Page excerpt Start Marker
May 24, 2018 06:02 AM
Tina Casey sits on her living-room couch looking at photos with her husband Paul.
"That's when we got engaged," she says smiling and laughing.
The photo album is full of pictures of a young, vibrant woman. You would never imagine this to be the face of Alzheimer's.
"I just couldn't make any new memories," Casey said. "I couldn't get anything in my brain. I couldn't learn anything new."
Her symptoms were subtle at first. Early on, she thought it might be stress from her demanding career as a financial consultant.
"I thought I was kind of burned out. I was starting to repeat my spreadsheets with different colors. I'd say 'Gosh it seems like I just did this,'" she said.
She changed jobs twice, but her symptoms persisted.
In June of 2017, Dr. Michael Rosenbloom, director of Health Partners Center for Memory and Aging, diagnosed Tina with early-onset Alzheimer's. She was 43.
This was after she'd seen a host of other doctors who'd thought she might have anything from epilepsy to an autoimmune disease.
"I have the data to prove she has the condition, but it's certainly something that's difficult to believe," Rosenboom said.
Page excerpt End Marker
Record extracts Start Marker
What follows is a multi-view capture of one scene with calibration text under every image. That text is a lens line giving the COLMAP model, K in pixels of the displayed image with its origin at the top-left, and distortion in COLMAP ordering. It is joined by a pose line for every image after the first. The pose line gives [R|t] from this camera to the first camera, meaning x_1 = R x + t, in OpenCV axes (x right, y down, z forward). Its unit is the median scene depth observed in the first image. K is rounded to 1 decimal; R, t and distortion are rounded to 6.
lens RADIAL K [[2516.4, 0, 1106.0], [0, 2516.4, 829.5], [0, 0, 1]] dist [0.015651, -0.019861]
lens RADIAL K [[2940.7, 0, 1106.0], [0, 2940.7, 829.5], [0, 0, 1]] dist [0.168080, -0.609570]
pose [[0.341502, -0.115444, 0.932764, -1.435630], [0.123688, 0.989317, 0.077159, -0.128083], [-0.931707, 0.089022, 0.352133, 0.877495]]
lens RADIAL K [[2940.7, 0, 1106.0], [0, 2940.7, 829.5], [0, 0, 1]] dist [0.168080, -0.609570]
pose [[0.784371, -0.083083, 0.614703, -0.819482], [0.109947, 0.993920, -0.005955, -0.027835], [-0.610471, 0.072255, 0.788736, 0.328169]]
Record extracts End Marker
**Try it**
Continue the article about Tina Casey's early-onset Alzheimer's diagnosis from its last sentence. The items come from a different source than the article.

**Response for this exercise**
About 95 percent of patients diagnosed with Alzheimer's are over the age of 65. But according to the Alzheimer's Association, there are about 200,000 Americans who have early-onset Alzheimer's like.
"She's the first patient I've seen in my practice at this young an age," said Rosenbloom.
Casey has no family history of Alzheimer's. She's had to give up her career and her car keys. Casey and her husband Paul have an active teenage daughter.
"I try and be as positive as I can, but sometimes you get down because it's so frustrating," Casey said.
"I think the hardest part for me, I struggle with her feeling so isolated at home. That's my biggest concern. I want to make sure she feels connected," her husband said.
Research shows that lifestyle choices can reduce the rate of cognitive decline. And so Casey exercises daily, taking walks or doing yoga. She exercises her brain as well: playing online word games and coloring.
"It's not going to help me to be depressed, because if you're depressed your brain doesn't work well," Casey said.
Instead of swelling on all the memories in their photo book, they are scrambling to make new ones. They just returned from a trip to Scotland and Ireland, and are traveling to Italy this summer.
"Live your life now. You never know what's going to happen," Casey said.
Tina's case of Alzheimer's is considered mild. Because she's so young, there's not a lot of research or clinical trials for patients her age. Rosenbloom hopes hearing stories like Casey's might change that.